3. Animated Flash Ads

Last year, Mozilla, Google and Facebook joined hands in phasing out Flash ads. There are headlines asking “Is Flash Dead Yet?” going as far back as 2010. Truth is, Flash has been dead for a while, no self-respecting web designer will be caught using Flash elements in any part of designing a website. But somehow advertisers and ad networks have missed the memo and are still placing those gaudy flashing banners in terrible colour schemes on webpages.

2. Prestitial Ads with Countdown

Prestitial ads are is a subtype of interstitial ad that appears before a requested webpage loads, a particularly pesky version of it comes with a countdown—seemingly there to guarantee that the user will pause enough to actually see the ad instead of skipping over it. Users hate it because well, is there anything that internet users hate more than waiting for something? Interstitials are generally a poor pick when it comes to user experience, and when you add a timer, they just get worse.

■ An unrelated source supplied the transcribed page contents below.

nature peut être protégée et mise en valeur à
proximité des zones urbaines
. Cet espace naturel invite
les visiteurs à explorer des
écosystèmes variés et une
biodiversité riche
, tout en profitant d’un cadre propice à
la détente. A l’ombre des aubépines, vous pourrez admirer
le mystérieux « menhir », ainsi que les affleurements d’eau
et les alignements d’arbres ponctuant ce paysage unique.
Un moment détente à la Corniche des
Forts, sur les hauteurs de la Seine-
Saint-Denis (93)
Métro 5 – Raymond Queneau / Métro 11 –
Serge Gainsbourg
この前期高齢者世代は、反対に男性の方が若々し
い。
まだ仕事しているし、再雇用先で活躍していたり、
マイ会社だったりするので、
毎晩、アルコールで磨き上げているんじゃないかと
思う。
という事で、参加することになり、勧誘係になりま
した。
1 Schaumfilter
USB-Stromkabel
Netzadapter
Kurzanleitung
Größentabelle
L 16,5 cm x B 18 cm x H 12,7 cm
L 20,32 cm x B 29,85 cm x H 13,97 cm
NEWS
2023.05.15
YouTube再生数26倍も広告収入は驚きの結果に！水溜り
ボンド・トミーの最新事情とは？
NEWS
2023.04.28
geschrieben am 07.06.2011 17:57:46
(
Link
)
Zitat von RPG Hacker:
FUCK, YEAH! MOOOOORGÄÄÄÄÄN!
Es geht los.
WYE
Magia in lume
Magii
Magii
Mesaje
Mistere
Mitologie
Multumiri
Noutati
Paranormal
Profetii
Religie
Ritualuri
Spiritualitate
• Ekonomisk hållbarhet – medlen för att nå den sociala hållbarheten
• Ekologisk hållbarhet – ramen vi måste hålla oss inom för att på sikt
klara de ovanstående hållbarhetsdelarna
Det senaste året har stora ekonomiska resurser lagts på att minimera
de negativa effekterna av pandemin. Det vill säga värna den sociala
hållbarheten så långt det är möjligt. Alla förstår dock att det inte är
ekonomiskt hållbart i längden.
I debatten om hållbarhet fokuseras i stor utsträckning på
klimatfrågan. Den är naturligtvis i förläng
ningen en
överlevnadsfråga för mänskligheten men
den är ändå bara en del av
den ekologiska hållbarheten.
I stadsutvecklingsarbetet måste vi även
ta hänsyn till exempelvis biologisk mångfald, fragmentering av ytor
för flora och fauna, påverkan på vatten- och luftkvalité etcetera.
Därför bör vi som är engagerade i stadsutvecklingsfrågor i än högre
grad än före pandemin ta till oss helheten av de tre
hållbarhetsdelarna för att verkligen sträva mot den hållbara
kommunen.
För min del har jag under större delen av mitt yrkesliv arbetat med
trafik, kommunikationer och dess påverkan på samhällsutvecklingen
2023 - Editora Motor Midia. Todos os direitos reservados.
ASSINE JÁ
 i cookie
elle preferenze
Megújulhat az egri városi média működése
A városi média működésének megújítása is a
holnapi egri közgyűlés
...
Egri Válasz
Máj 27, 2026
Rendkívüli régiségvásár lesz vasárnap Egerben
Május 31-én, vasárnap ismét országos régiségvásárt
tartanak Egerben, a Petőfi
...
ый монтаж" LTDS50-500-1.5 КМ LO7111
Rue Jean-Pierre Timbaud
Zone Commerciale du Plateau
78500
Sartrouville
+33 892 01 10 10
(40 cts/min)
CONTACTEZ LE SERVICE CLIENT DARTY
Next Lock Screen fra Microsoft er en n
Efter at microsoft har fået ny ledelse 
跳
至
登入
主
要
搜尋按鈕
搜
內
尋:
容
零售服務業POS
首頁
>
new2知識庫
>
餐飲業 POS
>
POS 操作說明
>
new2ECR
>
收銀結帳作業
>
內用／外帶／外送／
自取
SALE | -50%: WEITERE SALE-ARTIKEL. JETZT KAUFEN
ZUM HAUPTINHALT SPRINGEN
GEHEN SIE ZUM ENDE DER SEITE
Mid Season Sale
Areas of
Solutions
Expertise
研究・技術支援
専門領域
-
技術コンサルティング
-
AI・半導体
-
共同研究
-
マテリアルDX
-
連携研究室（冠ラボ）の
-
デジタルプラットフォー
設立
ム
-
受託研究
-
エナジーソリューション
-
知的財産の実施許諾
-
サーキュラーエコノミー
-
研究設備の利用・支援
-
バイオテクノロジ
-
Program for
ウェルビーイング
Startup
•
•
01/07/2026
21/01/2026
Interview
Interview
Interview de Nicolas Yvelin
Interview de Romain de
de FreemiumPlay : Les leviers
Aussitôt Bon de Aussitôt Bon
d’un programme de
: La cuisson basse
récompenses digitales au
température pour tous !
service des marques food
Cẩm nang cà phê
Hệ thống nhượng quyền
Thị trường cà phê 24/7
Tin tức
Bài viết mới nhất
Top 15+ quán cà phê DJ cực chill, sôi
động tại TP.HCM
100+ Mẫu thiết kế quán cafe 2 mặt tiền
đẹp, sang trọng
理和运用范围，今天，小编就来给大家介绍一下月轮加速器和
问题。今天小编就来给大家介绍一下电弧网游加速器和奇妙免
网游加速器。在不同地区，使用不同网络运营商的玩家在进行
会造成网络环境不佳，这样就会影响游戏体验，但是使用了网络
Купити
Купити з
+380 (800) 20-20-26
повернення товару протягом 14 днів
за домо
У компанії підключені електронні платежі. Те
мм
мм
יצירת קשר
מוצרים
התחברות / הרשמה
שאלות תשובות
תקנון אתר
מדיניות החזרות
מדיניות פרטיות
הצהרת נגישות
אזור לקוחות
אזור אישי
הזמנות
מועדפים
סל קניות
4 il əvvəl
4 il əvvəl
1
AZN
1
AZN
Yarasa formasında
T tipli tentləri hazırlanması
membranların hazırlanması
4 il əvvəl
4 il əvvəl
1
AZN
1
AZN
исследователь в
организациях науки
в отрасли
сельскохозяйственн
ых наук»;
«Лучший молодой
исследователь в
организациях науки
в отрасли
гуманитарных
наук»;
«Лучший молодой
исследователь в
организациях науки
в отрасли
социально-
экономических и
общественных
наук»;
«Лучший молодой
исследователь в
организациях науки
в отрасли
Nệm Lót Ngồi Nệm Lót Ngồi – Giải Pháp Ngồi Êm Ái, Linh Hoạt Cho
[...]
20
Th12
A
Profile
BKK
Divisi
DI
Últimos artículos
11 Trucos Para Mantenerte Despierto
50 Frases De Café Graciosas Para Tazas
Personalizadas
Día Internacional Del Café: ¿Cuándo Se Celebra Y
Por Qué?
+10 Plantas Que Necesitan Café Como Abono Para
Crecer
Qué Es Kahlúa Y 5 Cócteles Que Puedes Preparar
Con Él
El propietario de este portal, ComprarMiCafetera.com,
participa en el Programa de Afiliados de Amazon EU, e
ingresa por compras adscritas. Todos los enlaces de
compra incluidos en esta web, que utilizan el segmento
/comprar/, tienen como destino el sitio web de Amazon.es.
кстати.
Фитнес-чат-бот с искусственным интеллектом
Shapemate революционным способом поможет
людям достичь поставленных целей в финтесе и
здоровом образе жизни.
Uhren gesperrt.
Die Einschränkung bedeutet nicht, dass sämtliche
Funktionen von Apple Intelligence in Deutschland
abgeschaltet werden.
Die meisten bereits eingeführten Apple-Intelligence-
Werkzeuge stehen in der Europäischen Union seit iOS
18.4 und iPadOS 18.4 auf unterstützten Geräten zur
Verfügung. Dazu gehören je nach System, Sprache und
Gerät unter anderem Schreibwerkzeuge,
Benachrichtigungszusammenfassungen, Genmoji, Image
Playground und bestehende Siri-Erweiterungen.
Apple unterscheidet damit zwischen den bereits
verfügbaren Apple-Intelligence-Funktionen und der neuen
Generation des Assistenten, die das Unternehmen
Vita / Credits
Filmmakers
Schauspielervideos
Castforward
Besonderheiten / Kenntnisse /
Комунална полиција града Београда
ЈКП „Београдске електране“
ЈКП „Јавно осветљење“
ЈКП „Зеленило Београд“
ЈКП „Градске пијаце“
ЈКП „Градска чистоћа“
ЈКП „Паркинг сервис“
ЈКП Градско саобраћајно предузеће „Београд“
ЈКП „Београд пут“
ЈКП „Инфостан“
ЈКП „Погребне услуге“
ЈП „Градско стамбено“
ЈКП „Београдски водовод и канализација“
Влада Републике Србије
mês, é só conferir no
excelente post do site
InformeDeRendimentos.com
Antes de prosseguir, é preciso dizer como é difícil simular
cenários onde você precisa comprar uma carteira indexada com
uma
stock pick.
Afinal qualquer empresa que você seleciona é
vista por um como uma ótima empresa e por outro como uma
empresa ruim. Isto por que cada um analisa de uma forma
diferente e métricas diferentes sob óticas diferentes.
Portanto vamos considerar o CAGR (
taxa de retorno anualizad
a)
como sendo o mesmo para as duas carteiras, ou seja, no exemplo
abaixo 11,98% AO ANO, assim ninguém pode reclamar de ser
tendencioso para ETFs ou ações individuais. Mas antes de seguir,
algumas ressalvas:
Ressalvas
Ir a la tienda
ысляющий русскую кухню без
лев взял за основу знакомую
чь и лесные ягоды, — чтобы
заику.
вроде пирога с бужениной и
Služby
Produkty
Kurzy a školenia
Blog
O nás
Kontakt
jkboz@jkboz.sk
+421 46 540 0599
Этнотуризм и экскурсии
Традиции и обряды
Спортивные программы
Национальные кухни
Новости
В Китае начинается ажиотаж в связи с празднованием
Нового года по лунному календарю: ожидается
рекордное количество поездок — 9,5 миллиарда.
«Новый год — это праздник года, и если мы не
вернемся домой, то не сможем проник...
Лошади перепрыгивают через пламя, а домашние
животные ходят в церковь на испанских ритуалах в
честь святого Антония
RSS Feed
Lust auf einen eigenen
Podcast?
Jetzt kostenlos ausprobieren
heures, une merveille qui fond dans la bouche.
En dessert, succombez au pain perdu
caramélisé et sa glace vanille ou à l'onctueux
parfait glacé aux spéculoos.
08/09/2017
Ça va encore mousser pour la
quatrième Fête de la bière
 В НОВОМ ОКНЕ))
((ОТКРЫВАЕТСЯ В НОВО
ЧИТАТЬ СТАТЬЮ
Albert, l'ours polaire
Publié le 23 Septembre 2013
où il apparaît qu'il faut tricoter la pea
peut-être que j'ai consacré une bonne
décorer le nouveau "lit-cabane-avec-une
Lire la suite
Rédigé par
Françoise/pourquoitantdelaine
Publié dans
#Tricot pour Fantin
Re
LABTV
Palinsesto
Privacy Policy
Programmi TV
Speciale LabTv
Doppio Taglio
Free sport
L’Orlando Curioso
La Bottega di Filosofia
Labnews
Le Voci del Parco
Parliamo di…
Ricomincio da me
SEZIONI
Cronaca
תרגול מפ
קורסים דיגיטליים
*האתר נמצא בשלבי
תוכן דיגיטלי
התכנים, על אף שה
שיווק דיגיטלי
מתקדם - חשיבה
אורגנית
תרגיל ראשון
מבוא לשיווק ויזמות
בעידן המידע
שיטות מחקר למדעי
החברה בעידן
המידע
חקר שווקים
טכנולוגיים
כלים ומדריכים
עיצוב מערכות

1. Autoplaying Video Ads with Sound

Don’t you hate it when you’re browsing and then suddenly some audio starts playing and you have to spend five minutes trying to figure out which one it is? Thankfully, almost all browsers display a tiny sound button on every tab that has an audio playing, but that doesn’t help because no one is going to pay attention to any ads that tries to grab it in such a heavy-handed way.

Are you using one or more of these ad types?

If you are, you should consider replacing them with more standard ad types and sizes recommended by AdSense or any other ad vendor that has a focus on quality.

Why? First, your users will thank you for it, even if standard banner ads may not return the same results, and native may be hard to measure—your bounce rate will decrease and time on site will increase. Second, with organisations like IAB and the Coalition for Better Ads working relentlessly to clean up the online ad ecosystem, if your ads comply with the safe ads standards, you may gain from not having them filtered by ad blockers in the future.